O caminho da impunidade
Uma série de notícias mais ou menos discretas, comentários e citações, publicada hoje pelos jornais, oferece a pista para o leitor sobre a direção que está sendo dada ao volumoso inquérito que a Polícia Federal batizou de Satiagraha.
Um detalhe está em declaração do ministro da Justiça, Tarso Genro.
Ele afirmou ontem a uma emissora de rádio, e a Folha de S.Paulo reproduz hoje, que o relatório apresentado pelo delegado Protógenes Queiroz para fundamentar os pedidos de prisão preventiva que tanto sensibilizaram altas figuras da República, indicavam ‘instabilidade na forma de conduzir as questões’.
Os advogados do banqueiro Daniel Dantas com certeza já correram atrás da gravação da declaração de Tarso Genro.
Ora, se o próprio ministro da Justiça coloca sob suspeita o equilíbrio de seu subordinado, responsável pelo inquérito, não fica difícil para os defensores oficiais de Dantas desmontarem a acusação.
Faltaria pouco para alguém demonstrar que não houve fraudes, que a tentativa de corrupção era brincadeira, que o instável delegado agiu movido por sentimentos mesquinhos e que Daniel Dantas merece, na verdade, ser beatificado.
Outro detalhe do noticiário pode levantar no leitor e cidadão uma suspeita ainda mais grave.
O presidente do Supremo Tribunal Federal, ministro Gilmar Mendes, permitiu que o senador Heráclito Fortes, do Partido Democratas, citado no inquérito, tenha acesso aos autos.
A razão é simples: o parlamentar é apontado no inquérito como lobista do grupo Opportunity.
Dessa forma, o senador fica oficialmente incluído no rol dos investigados.
Se Heráclito Fortes quiser, poderá requerer que o caso seja transferido das mãos do juiz Fausto Martin de Sanctis para o Supremo Tribunal Federal.
Como se sabe, Dantas andou alardeando que temia apenas a Polícia Federal e a primeira instância da Justiça, e que no STF as coisas andariam a seu favor.
Os jornais seguem publicando novas descobertas de irregularidades no banco controlado por Daniel Dantas.
Revela-se, por exemplo, que o Banco Central registra operações suspeitas no Opportunity desde 2002.
Está nas mãos do senador Heráclito Fortes, que já se declarou publicamente amigo de Daniel Dantas, transferir o processo para o ambiente onde o banqueiro se sente seguro.
Está nas mãos da imprensa investigar por que Dantas faz pouco caso da Suprema Corte.
Mais uma trapalhada
A aparição do presidente da República na televisão, com olhar transtornado, exigindo que o delegado Protógenes Queiroz reassuma o caso Daniel Dantas ou peça para sair foi uma decisão equivocada.
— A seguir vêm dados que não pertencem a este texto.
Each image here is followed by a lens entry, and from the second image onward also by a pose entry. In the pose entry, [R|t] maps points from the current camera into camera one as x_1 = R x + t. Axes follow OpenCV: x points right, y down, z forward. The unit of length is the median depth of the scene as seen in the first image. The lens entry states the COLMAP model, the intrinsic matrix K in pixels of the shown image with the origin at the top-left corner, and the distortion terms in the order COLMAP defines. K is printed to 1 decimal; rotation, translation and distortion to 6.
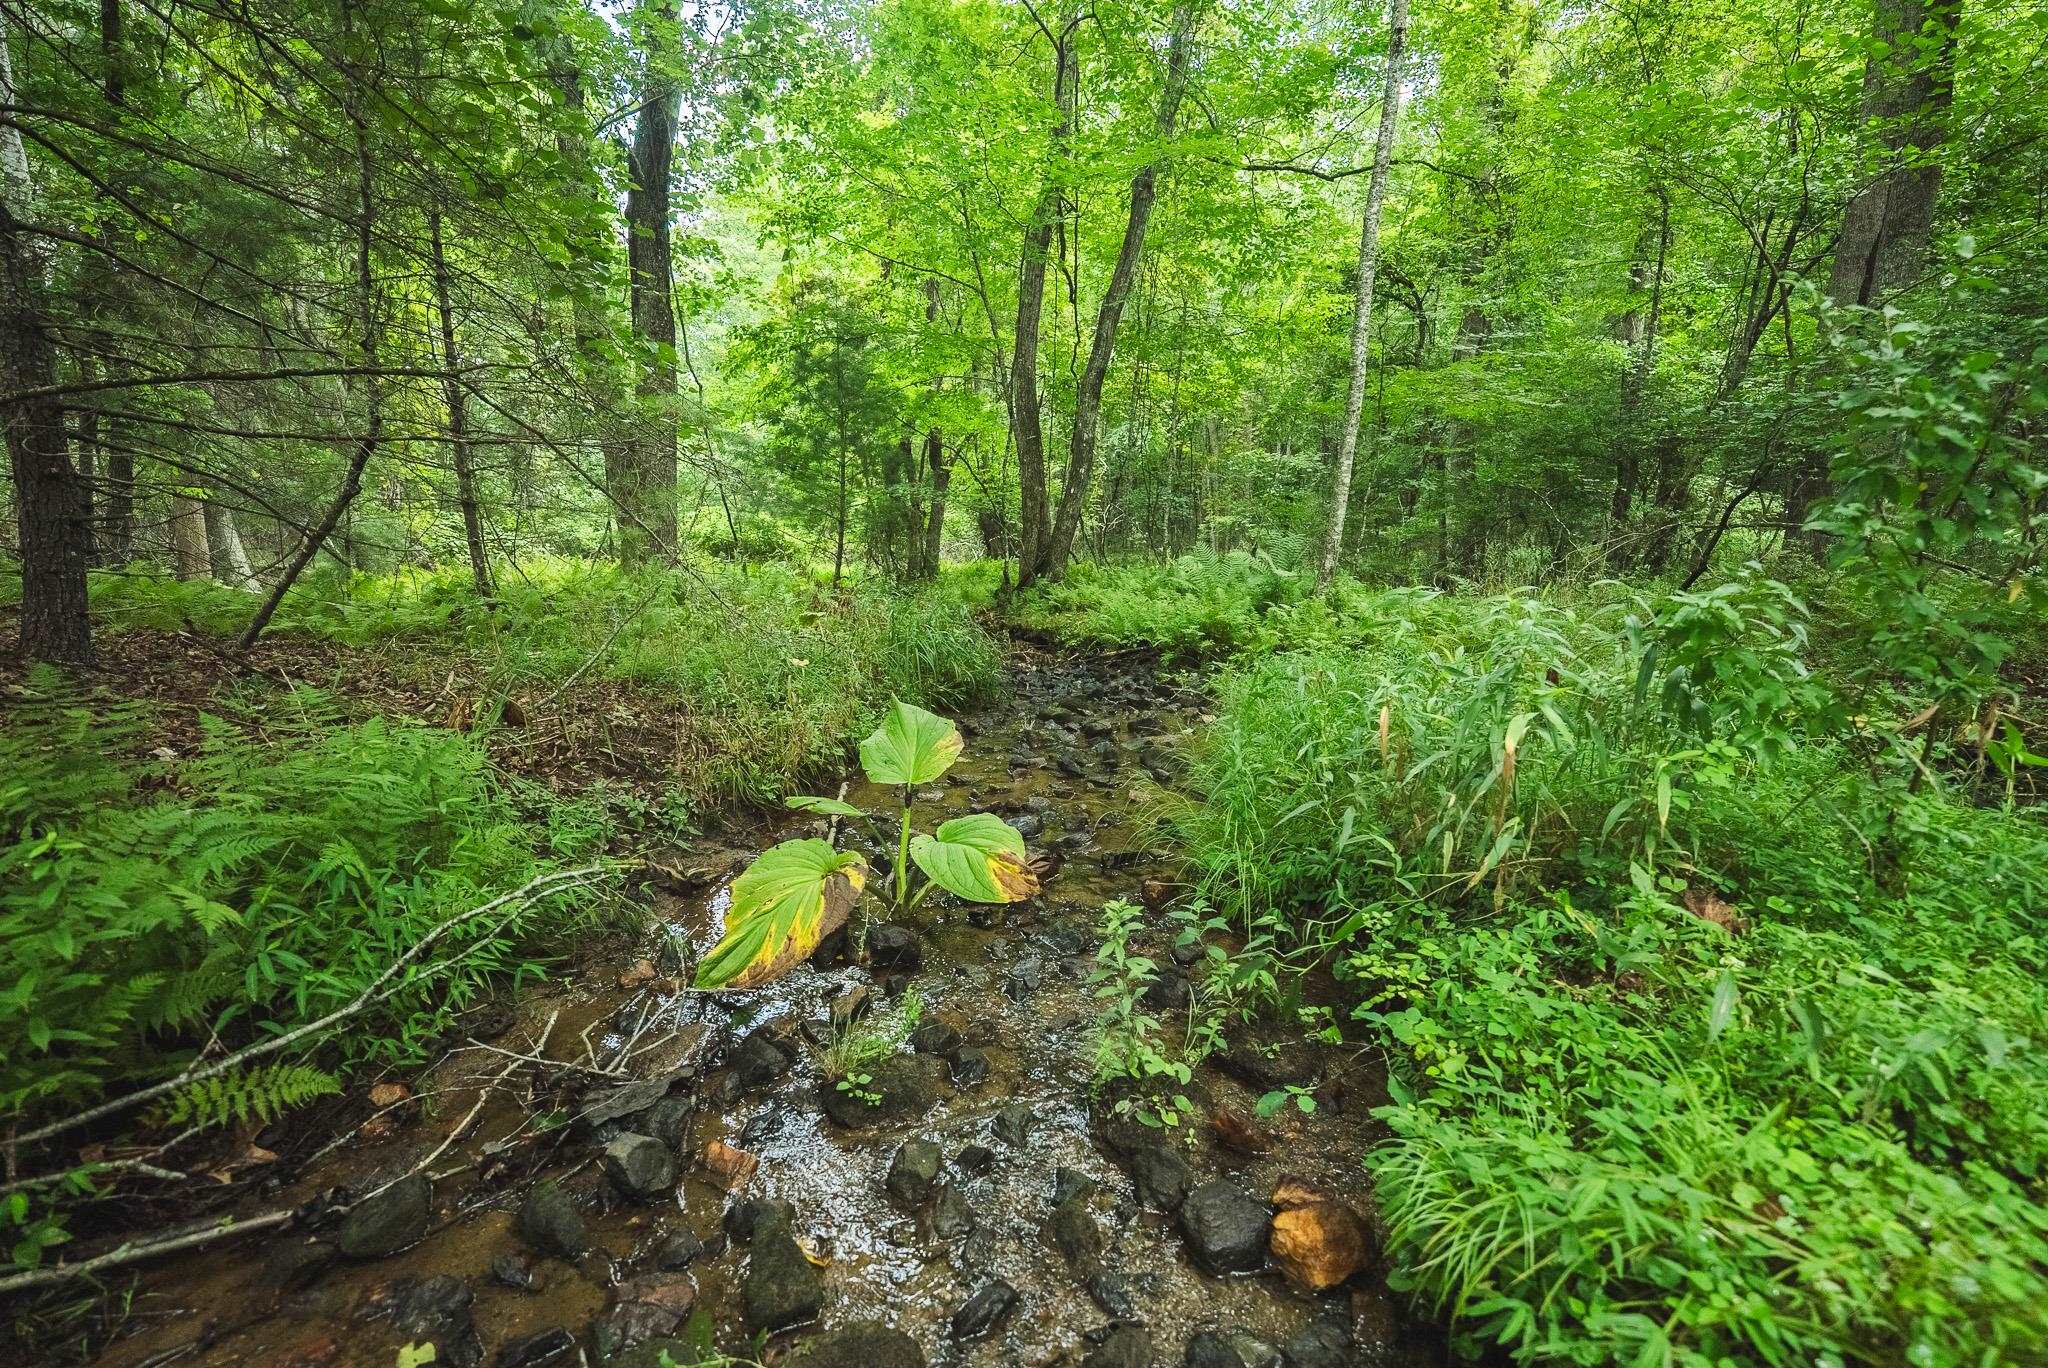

A divulgação de trechos da conversa na reunião que decidiu pelo afastamento do delegado só aumenta a confusão.
Alberto Dines:
– A sociedade brasileira só acredita em grampos e vazamentos – é o que se deduz da esdrúxula idéia do governo de gravar a reunião da cúpula da Polícia Federal e distribuí-la para a imprensa. Se a intenção era mostrar que o governo não forçou o delegado Protógenes Queiroz a se afastar da Operação Satiagraha, o resultado foi oposto: a reunião durou três horas, a Polícia Federal só divulgou quatro minutos, descontínuos, que não provam coisa alguma. Uma nota pública da PF junto com uma declaração escrita do delegado teriam mais credibilidade e não correriam o risco de serem ridículas. A verdade é que o conceito em sânscrito de Satiagraha, ‘vontade e firmeza’, corre o risco de ser traduzido para o português como ‘enorme trapalhada’. Nunca, em tão curto tempo, cometeram-se tantos desatinos como neste caso. O que deixou o Executivo constrangido não foi o conflito entre o presidente do STF e um juiz de primeira instância, foi o vazamento de um relatório protegido pelo segredo de justiça que atingiu o staff da presidência da República. Se desejasse mostrar firmeza o governo deveria prontamente punir os autores do vazamento. Não o fez porque teria que punir com a mesma severidade aqueles que vazaram o dossiê com os supostos gastos do presidente FHC. A mídia que se serve de vazamentos – porque não quer ou não sabe investigar – prefere passar ao largo de uma discussão crucial em benefício do interesse público. O único a mexer-se até agora foi senador Expedito Júnior, de Roraima, que resolveu fazer uma emenda ao projeto de lei para controlar abusos com grampos. Como é da base aliada, não quer castigar os vazadores, quer punir o veículo de comunicação que divulgar o vazamento. Expedito Júnior está oferecendo um novo modelo de mordaça. Ao invés de obrigar o governo a respeitar o Estado de Direito, quer acabar com ele.